--- Exercise material ---

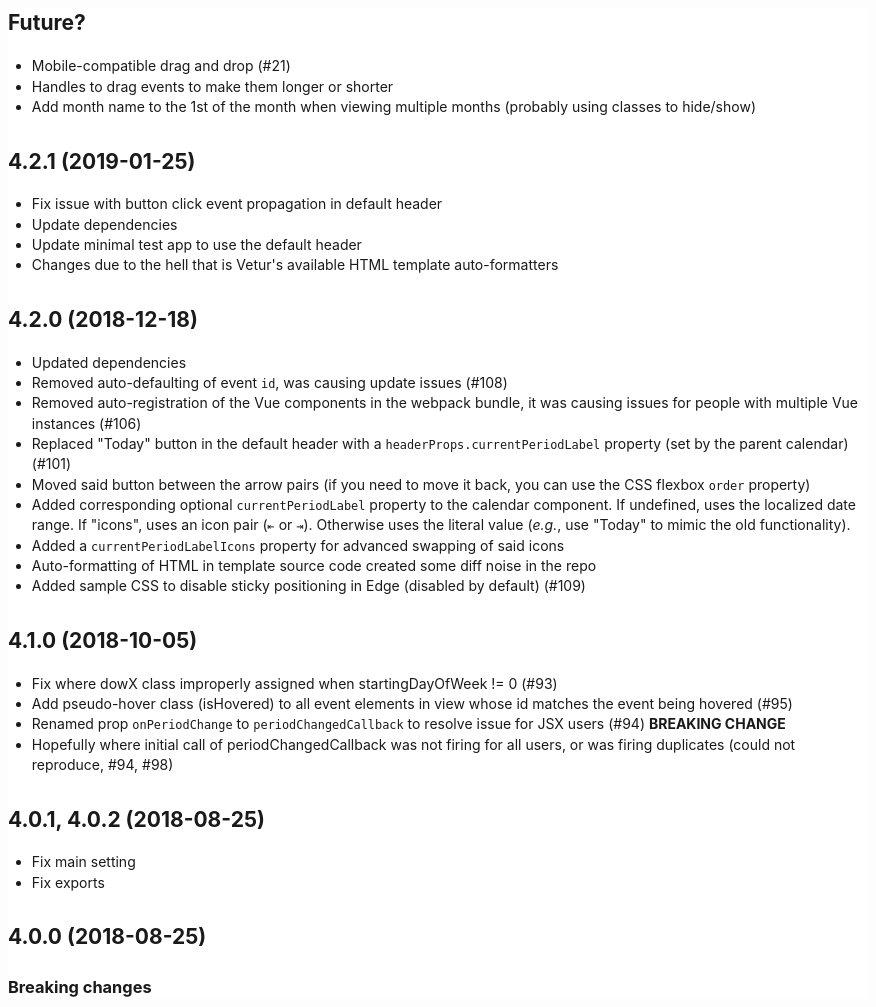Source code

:## Future?

* Mobile-compatible drag and drop (#21)
* Handles to drag events to make them longer or shorter
* Add month name to the 1st of the month when viewing multiple months (probably using classes to hide/show)

## 4.2.1 (2019-01-25)

* Fix issue with button click event propagation in default header
* Update dependencies
* Update minimal test app to use the default header
* Changes due to the hell that is Vetur's available HTML template auto-formatters

## 4.2.0 (2018-12-18)

* Updated dependencies
* Removed auto-defaulting of event `id`, was causing update issues (#108)
* Removed auto-registration of the Vue components in the webpack bundle, it was causing issues for people with multiple Vue instances (#106)
* Replaced "Today" button in the default header with a `headerProps.currentPeriodLabel` property (set by the parent calendar) (#101)
* Moved said button between the arrow pairs (if you need to move it back, you can use the CSS flexbox `order` property)
* Added corresponding optional `currentPeriodLabel` property to the calendar component. If undefined, uses the localized date range. If "icons", uses an icon pair (`⇤` or `⇥`). Otherwise uses the literal value (*e.g.*, use "Today" to mimic the old functionality).
* Added a `currentPeriodLabelIcons` property for advanced swapping of said icons
* Auto-formatting of HTML in template source code created some diff noise in the repo
* Added sample CSS to disable sticky positioning in Edge (disabled by default) (#109)

## 4.1.0 (2018-10-05)

* Fix where dowX class improperly assigned when startingDayOfWeek != 0 (#93)
* Add pseudo-hover class (isHovered) to all event elements in view whose id matches the event being hovered (#95)
* Renamed prop `onPeriodChange` to `periodChangedCallback` to resolve issue for JSX users (#94) **BREAKING CHANGE**
* Hopefully where initial call of periodChangedCallback was not firing for all users, or was firing duplicates (could not reproduce, #94, #98)

## 4.0.1, 4.0.2 (2018-08-25)

* Fix main setting
* Fix exports

## 4.0.0 (2018-08-25)

### Breaking changes
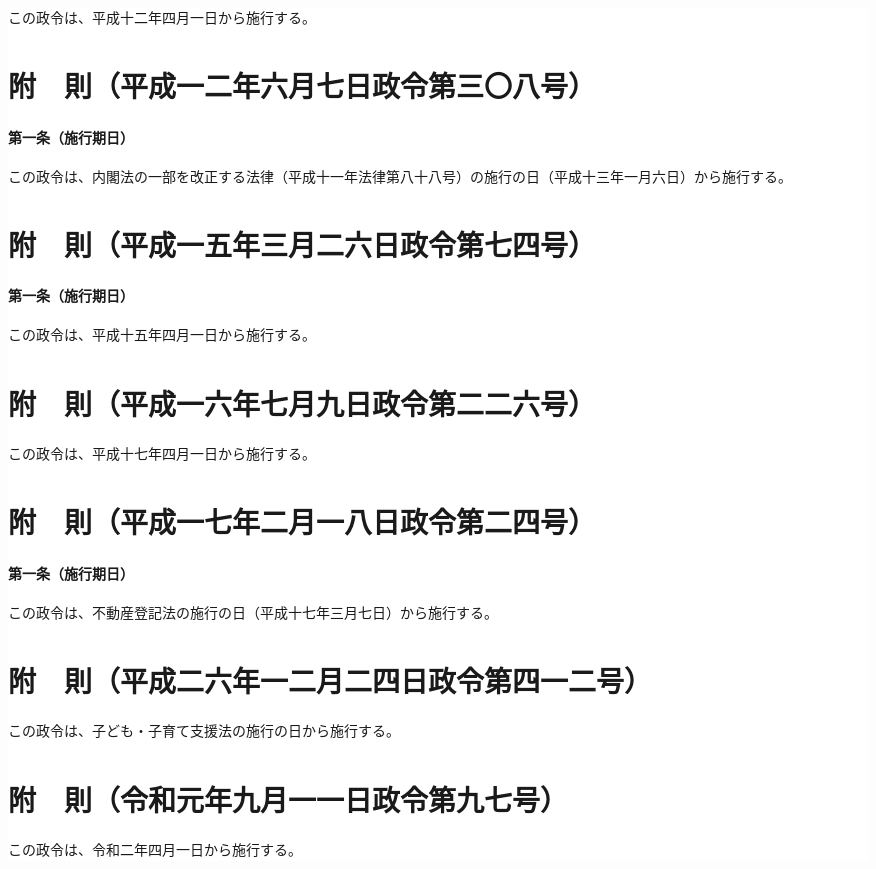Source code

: この政令は、平成十二年四月一日から施行する。
# 附　則（平成一二年六月七日政令第三〇八号）
#### 第一条（施行期日）
この政令は、内閣法の一部を改正する法律（平成十一年法律第八十八号）の施行の日（平成十三年一月六日）から施行する。
# 附　則（平成一五年三月二六日政令第七四号）
#### 第一条（施行期日）
この政令は、平成十五年四月一日から施行する。
# 附　則（平成一六年七月九日政令第二二六号）
この政令は、平成十七年四月一日から施行する。
# 附　則（平成一七年二月一八日政令第二四号）
#### 第一条（施行期日）
この政令は、不動産登記法の施行の日（平成十七年三月七日）から施行する。
# 附　則（平成二六年一二月二四日政令第四一二号）
この政令は、子ども・子育て支援法の施行の日から施行する。
# 附　則（令和元年九月一一日政令第九七号）
この政令は、令和二年四月一日から施行する。

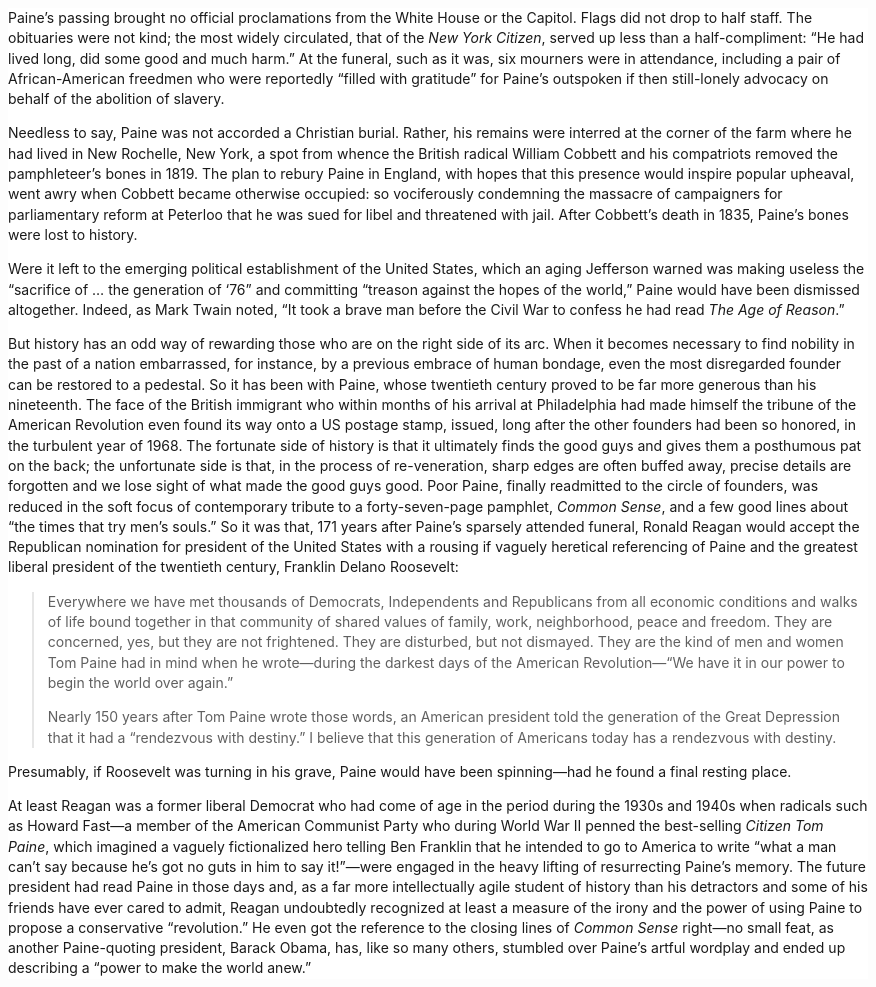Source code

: Paine’s passing brought no official proclamations from the White House or the Capitol. Flags did not drop to half staff. The obituaries were not kind; the most widely circulated, that of the _New York Citizen_, served up less than a half-compliment: “He had lived long, did some good and much harm.” At the funeral, such as it was, six mourners were in attendance, including a pair of African-American freedmen who were reportedly “filled with gratitude” for Paine’s outspoken if then still-lonely advocacy on behalf of the abolition of slavery.

Needless to say, Paine was not accorded a Christian burial. Rather, his remains were interred at the corner of the farm where he had lived in New Rochelle, New York, a spot from whence the British radical William Cobbett and his compatriots removed the pamphleteer’s bones in 1819. The plan to rebury Paine in England, with hopes that this presence would inspire popular upheaval, went awry when Cobbett became otherwise occupied: so vociferously condemning the massacre of campaigners for parliamentary reform at Peterloo that he was sued for libel and threatened with jail. After Cobbett’s death in 1835, Paine’s bones were lost to history.

Were it left to the emerging political establishment of the United States, which an aging Jefferson warned was making useless the “sacrifice of … the generation of ‘76” and committing “treason against the hopes of the world,” Paine would have been dismissed altogether. Indeed, as Mark Twain noted, “It took a brave man before the Civil War to confess he had read _The Age of Reason_.”

But history has an odd way of rewarding those who are on the right side of its arc. When it becomes necessary to find nobility in the past of a nation embarrassed, for instance, by a previous embrace of human bondage, even the most disregarded founder can be restored to a pedestal. So it has been with Paine, whose twentieth century proved to be far more generous than his nineteenth. The face of the British immigrant who within months of his arrival at Philadelphia had made himself the tribune of the American Revolution even found its way onto a US postage stamp, issued, long after the other founders had been so honored, in the turbulent year of 1968. The fortunate side of history is that it ultimately finds the good guys and gives them a posthumous pat on the back; the unfortunate side is that, in the process of re-veneration, sharp edges are often buffed away, precise details are forgotten and we lose sight of what made the good guys good. Poor Paine, finally readmitted to the circle of founders, was reduced in the soft focus of contemporary tribute to a forty-seven-page pamphlet, _Common Sense_, and a few good lines about “the times that try men’s souls.” So it was that, 171 years after Paine’s sparsely attended funeral, Ronald Reagan would accept the Republican nomination for president of the United States with a rousing if vaguely heretical referencing of Paine and the greatest liberal president of the twentieth century, Franklin Delano Roosevelt:

> Everywhere we have met thousands of Democrats, Independents and Republicans from all economic conditions and walks of life bound together in that community of shared values of family, work, neighborhood, peace and freedom. They are concerned, yes, but they are not frightened. They are disturbed, but not dismayed. They are the kind of men and women Tom Paine had in mind when he wrote—during the darkest days of the American Revolution—“We have it in our power to begin the world over again.”
> 
> Nearly 150 years after Tom Paine wrote those words, an American president told the generation of the Great Depression that it had a “rendezvous with destiny.” I believe that this generation of Americans today has a rendezvous with destiny.

Presumably, if Roosevelt was turning in his grave, Paine would have been spinning—had he found a final resting place.

At least Reagan was a former liberal Democrat who had come of age in the period during the 1930s and 1940s when radicals such as Howard Fast—a member of the American Communist Party who during World War II penned the best-selling _Citizen Tom Paine_, which imagined a vaguely fictionalized hero telling Ben Franklin that he intended to go to America to write “what a man can’t say because he’s got no guts in him to say it!”—were engaged in the heavy lifting of resurrecting Paine’s memory. The future president had read Paine in those days and, as a far more intellectually agile student of history than his detractors and some of his friends have ever cared to admit, Reagan undoubtedly recognized at least a measure of the irony and the power of using Paine to propose a conservative “revolution.” He even got the reference to the closing lines of _Common Sense_ right—no small feat, as another Paine-quoting president, Barack Obama, has, like so many others, stumbled over Paine’s artful wordplay and ended up describing a “power to make the world anew.”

---

◆ **What you should do**
Rewrite the records above, switching "dependencies" to "packages" wherever it occurs and leaving everything else unchanged. Leave the pictures out.

◆ **Answer for the task**
Source code

:## Future?

* Mobile-compatible drag and drop (#21)
* Handles to drag events to make them longer or shorter
* Add month name to the 1st of the month when viewing multiple months (probably using classes to hide/show)

## 4.2.1 (2019-01-25)

* Fix issue with button click event propagation in default header
* Update packages
* Update minimal test app to use the default header
* Changes due to the hell that is Vetur's available HTML template auto-formatters

## 4.2.0 (2018-12-18)

* Updated packages
* Removed auto-defaulting of event `id`, was causing update issues (#108)
* Removed auto-registration of the Vue components in the webpack bundle, it was causing issues for people with multiple Vue instances (#106)
* Replaced "Today" button in the default header with a `headerProps.currentPeriodLabel` property (set by the parent calendar) (#101)
* Moved said button between the arrow pairs (if you need to move it back, you can use the CSS flexbox `order` property)
* Added corresponding optional `currentPeriodLabel` property to the calendar component. If undefined, uses the localized date range. If "icons", uses an icon pair (`⇤` or `⇥`). Otherwise uses the literal value (*e.g.*, use "Today" to mimic the old functionality).
* Added a `currentPeriodLabelIcons` property for advanced swapping of said icons
* Auto-formatting of HTML in template source code created some diff noise in the repo
* Added sample CSS to disable sticky positioning in Edge (disabled by default) (#109)

## 4.1.0 (2018-10-05)

* Fix where dowX class improperly assigned when startingDayOfWeek != 0 (#93)
* Add pseudo-hover class (isHovered) to all event elements in view whose id matches the event being hovered (#95)
* Renamed prop `onPeriodChange` to `periodChangedCallback` to resolve issue for JSX users (#94) **BREAKING CHANGE**
* Hopefully where initial call of periodChangedCallback was not firing for all users, or was firing duplicates (could not reproduce, #94, #98)

## 4.0.1, 4.0.2 (2018-08-25)

* Fix main setting
* Fix exports

## 4.0.0 (2018-08-25)

### Breaking changes
Source code

: この政令は、平成十二年四月一日から施行する。
# 附　則（平成一二年六月七日政令第三〇八号）
#### 第一条（施行期日）
この政令は、内閣法の一部を改正する法律（平成十一年法律第八十八号）の施行の日（平成十三年一月六日）から施行する。
# 附　則（平成一五年三月二六日政令第七四号）
#### 第一条（施行期日）
この政令は、平成十五年四月一日から施行する。
# 附　則（平成一六年七月九日政令第二二六号）
この政令は、平成十七年四月一日から施行する。
# 附　則（平成一七年二月一八日政令第二四号）
#### 第一条（施行期日）
この政令は、不動産登記法の施行の日（平成十七年三月七日）から施行する。
# 附　則（平成二六年一二月二四日政令第四一二号）
この政令は、子ども・子育て支援法の施行の日から施行する。
# 附　則（令和元年九月一一日政令第九七号）
この政令は、令和二年四月一日から施行する。

Source code

: Paine’s passing brought no official proclamations from the White House or the Capitol. Flags did not drop to half staff. The obituaries were not kind; the most widely circulated, that of the _New York Citizen_, served up less than a half-compliment: “He had lived long, did some good and much harm.” At the funeral, such as it was, six mourners were in attendance, including a pair of African-American freedmen who were reportedly “filled with gratitude” for Paine’s outspoken if then still-lonely advocacy on behalf of the abolition of slavery.

Needless to say, Paine was not accorded a Christian burial. Rather, his remains were interred at the corner of the farm where he had lived in New Rochelle, New York, a spot from whence the British radical William Cobbett and his compatriots removed the pamphleteer’s bones in 1819. The plan to rebury Paine in England, with hopes that this presence would inspire popular upheaval, went awry when Cobbett became otherwise occupied: so vociferously condemning the massacre of campaigners for parliamentary reform at Peterloo that he was sued for libel and threatened with jail. After Cobbett’s death in 1835, Paine’s bones were lost to history.

Were it left to the emerging political establishment of the United States, which an aging Jefferson warned was making useless the “sacrifice of … the generation of ‘76” and committing “treason against the hopes of the world,” Paine would have been dismissed altogether. Indeed, as Mark Twain noted, “It took a brave man before the Civil War to confess he had read _The Age of Reason_.”

But history has an odd way of rewarding those who are on the right side of its arc. When it becomes necessary to find nobility in the past of a nation embarrassed, for instance, by a previous embrace of human bondage, even the most disregarded founder can be restored to a pedestal. So it has been with Paine, whose twentieth century proved to be far more generous than his nineteenth. The face of the British immigrant who within months of his arrival at Philadelphia had made himself the tribune of the American Revolution even found its way onto a US postage stamp, issued, long after the other founders had been so honored, in the turbulent year of 1968. The fortunate side of history is that it ultimately finds the good guys and gives them a posthumous pat on the back; the unfortunate side is that, in the process of re-veneration, sharp edges are often buffed away, precise details are forgotten and we lose sight of what made the good guys good. Poor Paine, finally readmitted to the circle of founders, was reduced in the soft focus of contemporary tribute to a forty-seven-page pamphlet, _Common Sense_, and a few good lines about “the times that try men’s souls.” So it was that, 171 years after Paine’s sparsely attended funeral, Ronald Reagan would accept the Republican nomination for president of the United States with a rousing if vaguely heretical referencing of Paine and the greatest liberal president of the twentieth century, Franklin Delano Roosevelt:

> Everywhere we have met thousands of Democrats, Independents and Republicans from all economic conditions and walks of life bound together in that community of shared values of family, work, neighborhood, peace and freedom. They are concerned, yes, but they are not frightened. They are disturbed, but not dismayed. They are the kind of men and women Tom Paine had in mind when he wrote—during the darkest days of the American Revolution—“We have it in our power to begin the world over again.”
> 
> Nearly 150 years after Tom Paine wrote those words, an American president told the generation of the Great Depression that it had a “rendezvous with destiny.” I believe that this generation of Americans today has a rendezvous with destiny.

Presumably, if Roosevelt was turning in his grave, Paine would have been spinning—had he found a final resting place.

At least Reagan was a former liberal Democrat who had come of age in the period during the 1930s and 1940s when radicals such as Howard Fast—a member of the American Communist Party who during World War II penned the best-selling _Citizen Tom Paine_, which imagined a vaguely fictionalized hero telling Ben Franklin that he intended to go to America to write “what a man can’t say because he’s got no guts in him to say it!”—were engaged in the heavy lifting of resurrecting Paine’s memory. The future president had read Paine in those days and, as a far more intellectually agile student of history than his detractors and some of his friends have ever cared to admit, Reagan undoubtedly recognized at least a measure of the irony and the power of using Paine to propose a conservative “revolution.” He even got the reference to the closing lines of _Common Sense_ right—no small feat, as another Paine-quoting president, Barack Obama, has, like so many others, stumbled over Paine’s artful wordplay and ended up describing a “power to make the world anew.”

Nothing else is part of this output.